From here, the group can identify which areas were of highest interest to the team, and zoom into it, revealing pins of each individual click from their tour. As they continue to zoom deeper, the pins go away and stacks of photos are revealed in each area of the floor plan. Tap into a stack, and multiple photos and angles of that environment display on the table. At the same time, a border appears around the edges of the table.

Here is where the CEC assigns them with a new task. As a group, discuss which photos were of interest, and if you feel strongly about a space, drag the photo toward the edge of the table. The images snap into the border or “Collection Bin,” creating a team collection that will be used going forward.

After the group collects images from each floor, the CEC brings the table to its next phase. A blank version of the 8 vector chart reappears, and the collection bin on the edge of the table remains. They are instructed to drag and drop images into whichever vector they feel the space best represents or supports. Once they have sorted all the images, they become opaque as a series of dots appear on the chart.
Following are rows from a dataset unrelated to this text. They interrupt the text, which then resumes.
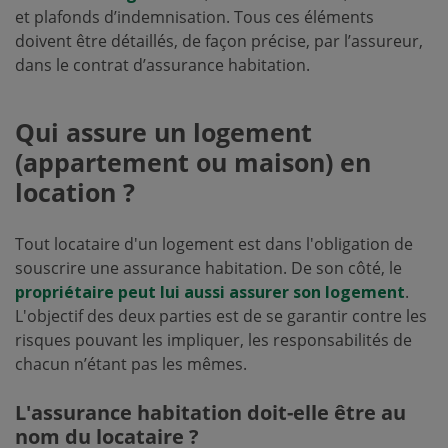
et plafonds d’indemnisation. Tous ces éléments
doivent être détaillés, de façon précise, par l’assureur,
dans le contrat d’assurance habitation.
Qui assure un logement
(appartement ou maison) en
location ?
Tout locataire d'un logement est dans l'obligation de
souscrire une assurance habitation. De son côté, le
propriétaire peut lui aussi assurer son logement
.
L'objectif des deux parties est de se garantir contre les
risques pouvant les impliquer, les responsabilités de
chacun n’étant pas les mêmes.
L'assurance habitation doit-elle être au
nom du locataire ?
With the photos lingering in the background, and armed with learnings from their day, the team must now rate each vector from 1-5 based on importance to their organizational goals, as well as which they feel warrant the most attention.

What is created at the end of this is a Group Thumbprint that will serve to guide the leadership team as they move forward in creating spaces for their employees. They now have a reference for how to think about designing a space that will engage and motivate their talent at a high level. The group’s collected items, Thumbprint and remaining data is automatically pushed up into a custom WordPress site. In the days following their visit, they will receive a custom, private link to a wealth of personalized Steelcase resources that will guide them in their journey toward transforming their work space.

Was it successful?

Throughout the course of a customer journey at the Munich LINC, customer team members will have moments of learning individually and collectively, in analog exercises and interactive digital media. At the end of the day, the hope is that a company’s leaders walk away better served to empower their people.
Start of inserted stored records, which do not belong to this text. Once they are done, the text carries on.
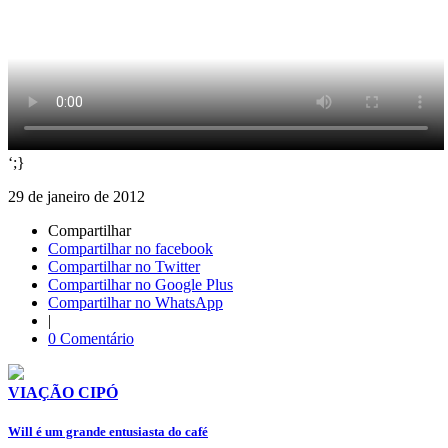
‘;}
29 de janeiro de 2012
Compartilhar
Compartilhar no facebook
Compartilhar no Twitter
Compartilhar no Google Plus
Compartilhar no WhatsApp
|
0 Comentário
VIAÇÃO CIPÓ
Will é um grande entusiasta do café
That was our hope. But we still wondered… would it work?

After our work on the Munich customer journey concluded, we were smarter for it. We were energized, fulfilled. But we were also dismayed that the project had concluded – we experienced a bit of separation anxiety. We had put this thing that we were immensely proud of out into the world, and all we could do was hope that it worked, that everything we poured into it would actually spur organizational growth.

Eventually, we reconnected with Marc Nicolaisen – a lead sales person in Munich. He was one of the few people who would be a primary leader of the experience. It had been a few months since the experience was live. Our CEO and agency director, Glen, inquired “How has it all been working?”
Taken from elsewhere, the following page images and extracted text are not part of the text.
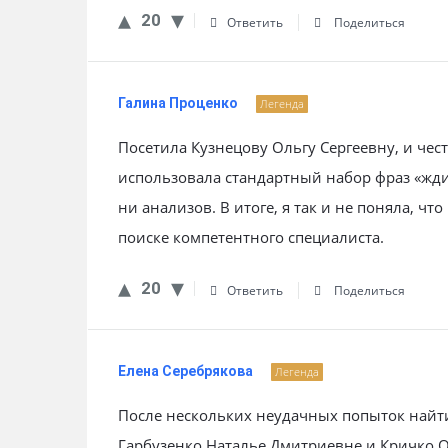
20
Ответить
Поделиться
Галина Проценко
Легенда
Посетила Кузнецову Ольгу Сергеевну, и чес
использовала стандартный набор фраз «жди
ни анализов. В итоге, я так и не поняла, ч
поиске компетентного специалиста.
20
Ответить
Поделиться
Елена Серебрякова
Легенда
После нескольких неудачных попыток найти
Гарбузенко Наталье Дмитриевне и Кричко О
As opposed to a simple yes or no answer, Marc told him a story from one of his first customer visits. A prominent German company had brought in most of its C-Suite, looking to outfit a new campus with furniture. Near the conclusion of the journey, Marc asked them what they had learned that day… silence.

He reiterated – “What do you all think about what you’ve seen today? Do you have an idea of where you might want to improve?” Another long pause preceded one individual’s response.

“Well, lunch was very good.”

That was it. The group exited, and Marc was left pondering if it had all gone horribly awry at some point – if they just didn’t get it. After a day or two, he followed up with the team via email. Still nothing.

More than a week later, he received a phone call from one of the higher-ups.

“I’m sorry we haven’t been responsive. We needed some time to collect our thoughts.”

“I apologize for the way we left last week… We were speechless. Our visit sparked some of the most insightful and productive conversations we’ve ever had as a team.”

“We’re doing this. We’re committed to putting all of our budget with Steelcase.”